# [Record extracts]

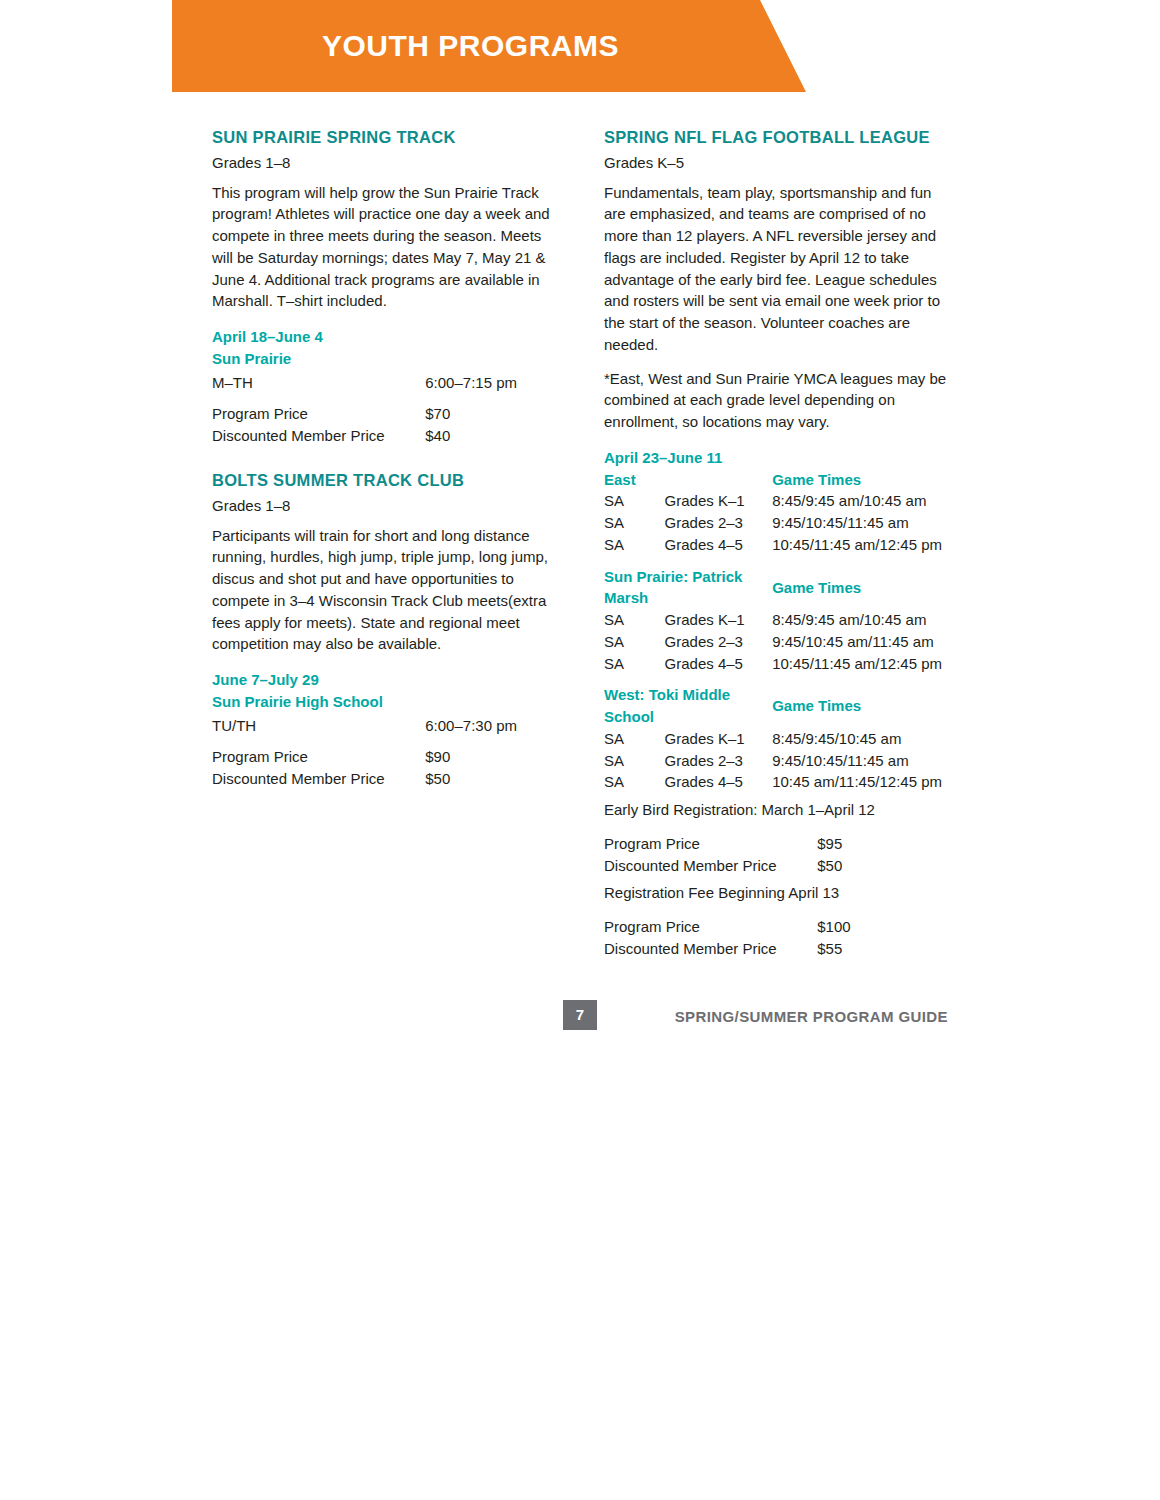YOUTH PROGRAMS
Sun Prairie Spring Track
Grades 1–8
This program will help grow the Sun Prairie Track program! Athletes will practice one day a week and compete in three meets during the season. Meets will be Saturday mornings; dates May 7, May 21 & June 4. Additional track programs are available in Marshall. T–shirt included.
April 18–June 4
Sun Prairie
M–TH 6:00–7:15 pm
Program Price $70
Discounted Member Price $40
Bolts Summer Track Club
Grades 1–8
Participants will train for short and long distance running, hurdles, high jump, triple jump, long jump, discus and shot put and have opportunities to compete in 3–4 Wisconsin Track Club meets(extra fees apply for meets). State and regional meet competition may also be available.
June 7–July 29
Sun Prairie High School
TU/TH 6:00–7:30 pm
Program Price $90
Discounted Member Price $50
Spring NFL Flag Football League
Grades K–5
Fundamentals, team play, sportsmanship and fun are emphasized, and teams are comprised of no more than 12 players. A NFL reversible jersey and flags are included. Register by April 12 to take advantage of the early bird fee. League schedules and rosters will be sent via email one week prior to the start of the season. Volunteer coaches are needed.
*East, West and Sun Prairie YMCA leagues may be combined at each grade level depending on enrollment, so locations may vary.
April 23–June 11
| East | Game Times |
| --- | --- |
| SA | Grades K–1 | 8:45/9:45 am/10:45 am |
| SA | Grades 2–3 | 9:45/10:45/11:45 am |
| SA | Grades 4–5 | 10:45/11:45 am/12:45 pm |
| Sun Prairie: Patrick Marsh | Game Times |
| SA | Grades K–1 | 8:45/9:45 am/10:45 am |
| SA | Grades 2–3 | 9:45/10:45 am/11:45 am |
| SA | Grades 4–5 | 10:45/11:45 am/12:45 pm |
| West: Toki Middle School | Game Times |
| SA | Grades K–1 | 8:45/9:45/10:45 am |
| SA | Grades 2–3 | 9:45/10:45/11:45 am |
| SA | Grades 4–5 | 10:45 am/11:45/12:45 pm |
Early Bird Registration: March 1–April 12
Program Price $95
Discounted Member Price $50
Registration Fee Beginning April 13
Program Price $100
Discounted Member Price $55
7
SPRING/SUMMER PROGRAM GUIDE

# [Problem to work on]
Examine the records and pull out every line where the string "West" occurs.

# [Solved exercise]
*East, West and Sun Prairie YMCA leagues may be combined at each grade level depending on enrollment, so locations may vary.
| West: Toki Middle School | Game Times |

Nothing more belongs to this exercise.